I used to work in this space.

If the DOJ breaks up live nation the only group who gets screwed is the consumer. The sort of artist who is big enough to use live nation also wants a pay day for going on tour. They want the door, they want to sell their merch, they want a cut of the 20$ beer you buy. There might be 1 or 2 artist left who dont want to see you gouged on the ticket but that might not even be true any more.

Liven nation goes away. The venues are going to remain as a single company, the concessions are going to cost just as much. Ticketing might be phone/app only.

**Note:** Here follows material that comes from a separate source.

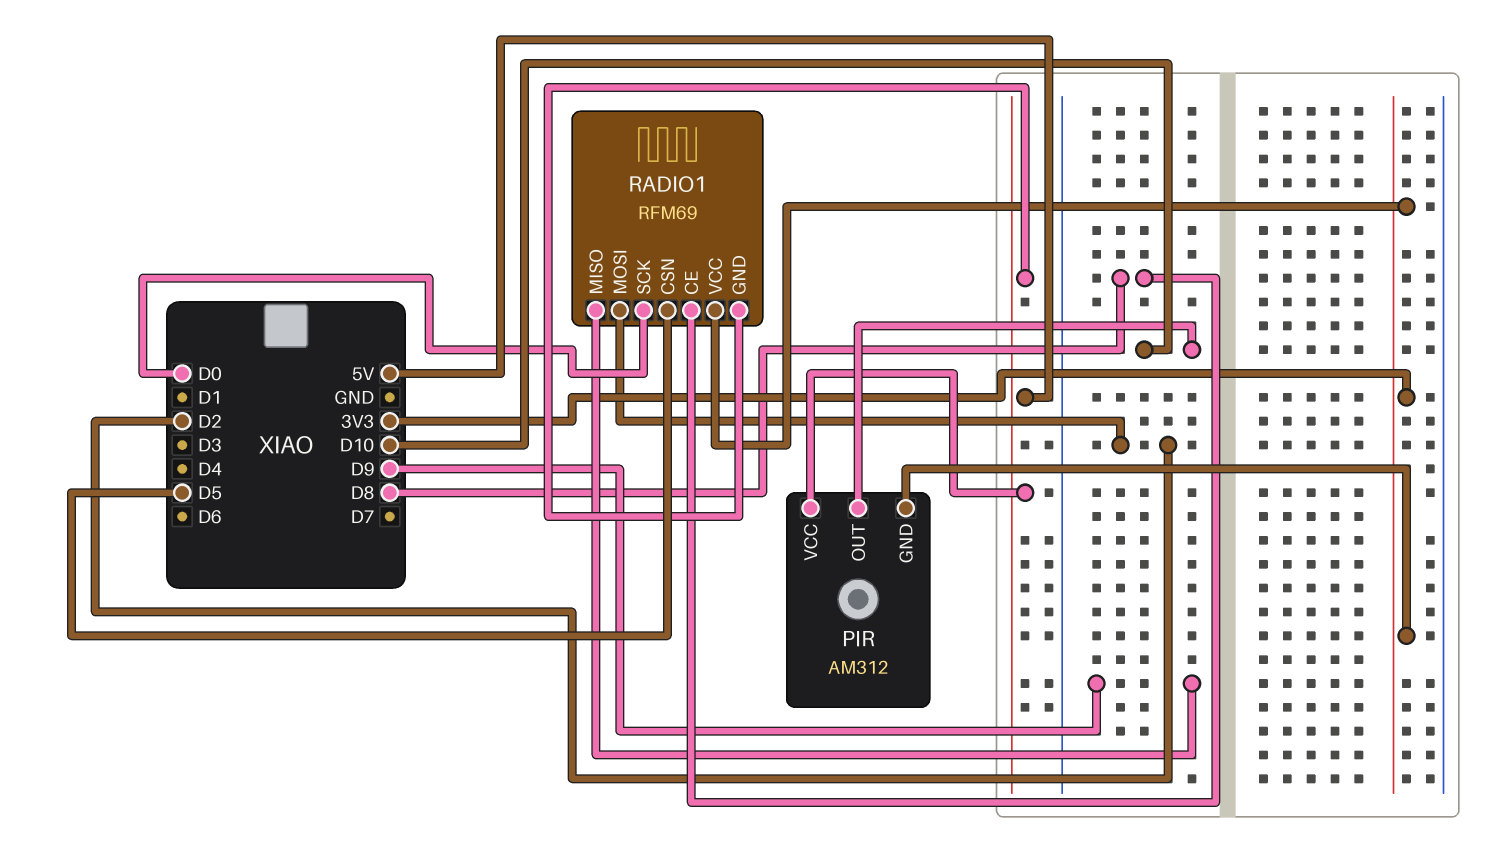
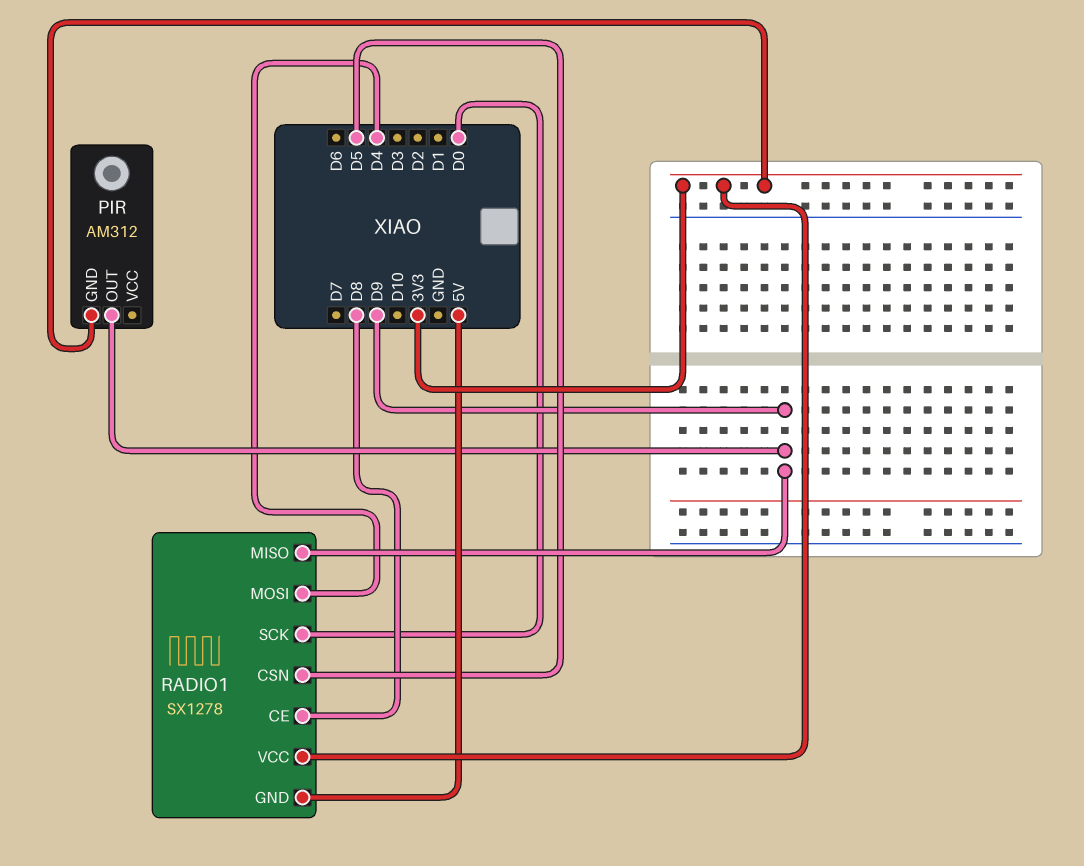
PIR pin OUT: D10 -> D9
PIR pin VCC: 5V -> none
RADIO1: RFM69 -> SX1278
RADIO1 pin MOSI: D2 -> D4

Every concert will turn into an auction. Want to get in front of the line. Pay 100 bucks to join a fan club. Want to cut that line, pay a 1000' bucks for a meet and greet and decent seats. Other wise wait, and bid. And that bidding is going to be ugly...

Fans are an interesting group of people. They tend to think with their heart and not with their head.... Dont believe me, we were selling hats and shirts at concerts long before video games. If you're willing to pay 5 bucks for a virtual good then 50 for a tshrit doesn't seem bad.